Add a RES_PARATR_LIST_AUTOFMT and UNO property "ListAutoFormat" (which
should be considered a first draft...) and use it in preference (where
possible) or in addition to (where necessary due to other missing
pieces) the empty hint.

Also revert the change in checkApplyParagraphMarkFormatToNumbering() to
consider hints that start before the end of the paragraph, as it has
unintended side effects as pointed out by Mike Kaganski.

Comment 6 Telesto 2023-05-08 20:59:39 UTC

@Noel,
You might be interested in this one.. assuming the design of commit "better DOCX import/export of paragraph marker formatting" being fine by itself, but simply requiring some optimizations to perform better.

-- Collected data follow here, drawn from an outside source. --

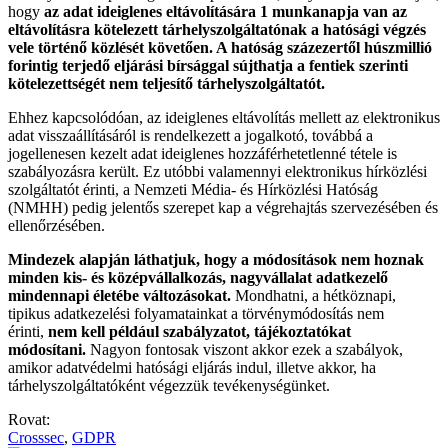
hogy
az adat ideiglenes eltávolítására 1 munkanapja van az
eltávolításra kötelezett tárhelyszolgáltatónak a hatósági végzés
vele történő közlését követően. A hatóság százezertől húszmillió
forintig terjedő eljárási bírsággal sújthatja a fentiek szerinti
kötelezettségét nem teljesítő tárhelyszolgáltatót.
Ehhez kapcsolódóan, az ideiglenes eltávolítás mellett az elektronikus
adat visszaállításáról is rendelkezett a jogalkotó, továbbá a
jogellenesen kezelt adat ideiglenes hozzáférhetetlenné tétele is
szabályozásra került. Ez utóbbi valamennyi elektronikus hírközlési
szolgáltatót érinti, a Nemzeti Média- és Hírközlési Hatóság
(NMHH) pedig jelentős szerepet kap a végrehajtás szervezésében és
ellenőrzésében.
Mindezek alapján láthatjuk, hogy a módosítások nem hoznak
minden kis- és középvállalkozás, nagyvállalat adatkezelő
mindennapi életébe változásokat.
Mondhatni, a hétköznapi,
tipikus adatkezelési folyamatainkat a törvénymódosítás nem
érinti,
nem kell például szabályzatot, tájékoztatókat
módosítani.
Nagyon fontosak viszont akkor ezek a szabályok,
amikor adatvédelmi hatósági eljárás indul, illetve akkor, ha
tárhelyszolgáltatóként végezzük tevékenységünket.
Rovat:
Crosssec
,
GDPR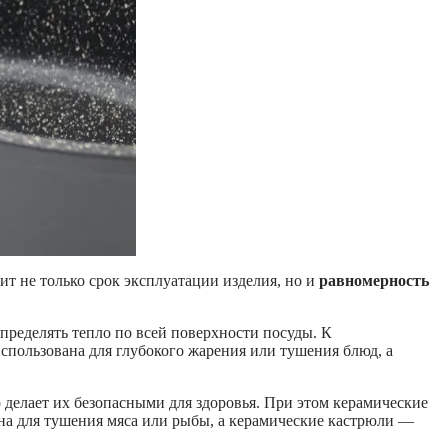
сит не только срок эксплуатации изделия, но и
равномерность
ределять тепло по всей поверхности посуды. К
спользована для глубокого жарения или тушения блюд, а
 делает их безопасными для здоровья. При этом керамические
ана для тушения мяса или рыбы, а керамические кастрюли —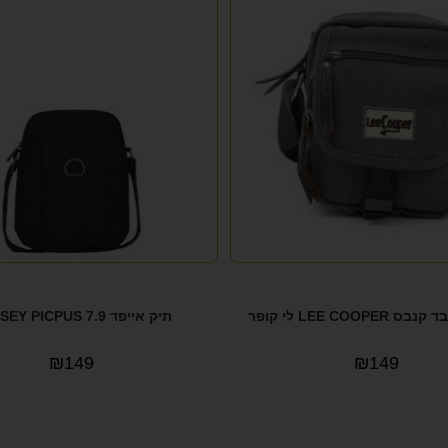
LEE COOPE לי קופר
תיק אייפד 7.9 DELSEY PICPUS
₪
149
₪
149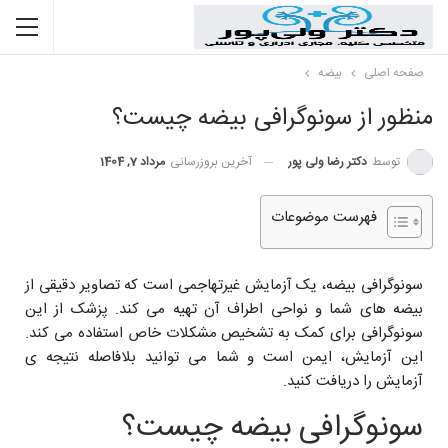
صفحه اصلی
بیضه
منظور از سونوگرافی بیضه چیست؟
توسط
دکتر رضا ولی پور
آخرین بروزرسانی
مرداد 7, 1404
فهرست موضوعات
سونوگرافی بیضه، ‌یک آزمایش غیرتهاجمی است که تصاویر دقیقی از
بیضه های شما و نواحی اطراف آن تهیه می کند. پزشک از این
سونوگرافی برای کمک به تشخیص مشکلات خاص استفاده می کند.
این آزمایش، ایمن است و شما می توانید بلافاصله نتیجه ی
آزمایش را دریافت کنید.
سونوگرافی بیضه چیست؟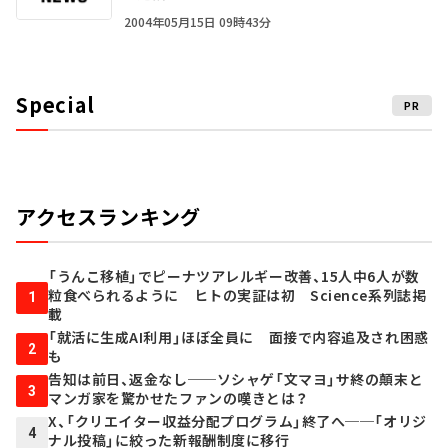
2004年05月15日 09時43分
Special
PR
アクセスランキング
「うんこ移植」でピーナツアレルギー改善、15人中6人が数
粒食べられるように ヒトの実証は初 Science系列誌掲
1
載
「就活に生成AI利用」ほぼ全員に 面接で内容追及され困惑
2
も
告知は前日、返金なし──ソシャゲ「文マヨ」サ終の顛末と
3
マンガ家を驚かせたファンの嘆きとは？
X、「クリエイター収益分配プログラム」終了へ──「オリジ
4
ナル投稿」に絞った新報酬制度に移行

Comment 7 Noel Grandin 2023-05-12 09:02:56 UTC

On my machine, using current master, this is already below 45seconds, so I think we can consider this fixed (probably by various other patches I have done to writer)

Comment 8 m_a_riosv 2023-05-12 14:42:00 UTC

About 50" for me with
Version: 7.6.0.0.alpha1+ (X86_64) / LibreOffice Community
Build ID: 99a88c9e55872214ce01d89447d18708e47e956b
CPU threads: 16; OS: Windows 10.0 Build 22621; UI render: default; VCL: win
Locale: es-ES (es_ES); UI: en-US Calc: CL threaded
with accessibility option disable, with it enable I was having issues, I'll retest it and in case report in a new bug.

Comment 9 Naresh 2023-05-12 14:47:06 UTC

Hello,

Is it possible to push the fix to 7.4 or 7.5 versions ?

Thanks,
Naresh

Comment 10 Noel Grandin 2023-05-12 18:22:33 UTC

(In reply to Naresh from comment #9)
> 
> Is it possible to push the fix to 7.4 or 7.5 versions ?

If you want to kind of service, I suggest you contract with a company like Collabora Productivity to do it for you.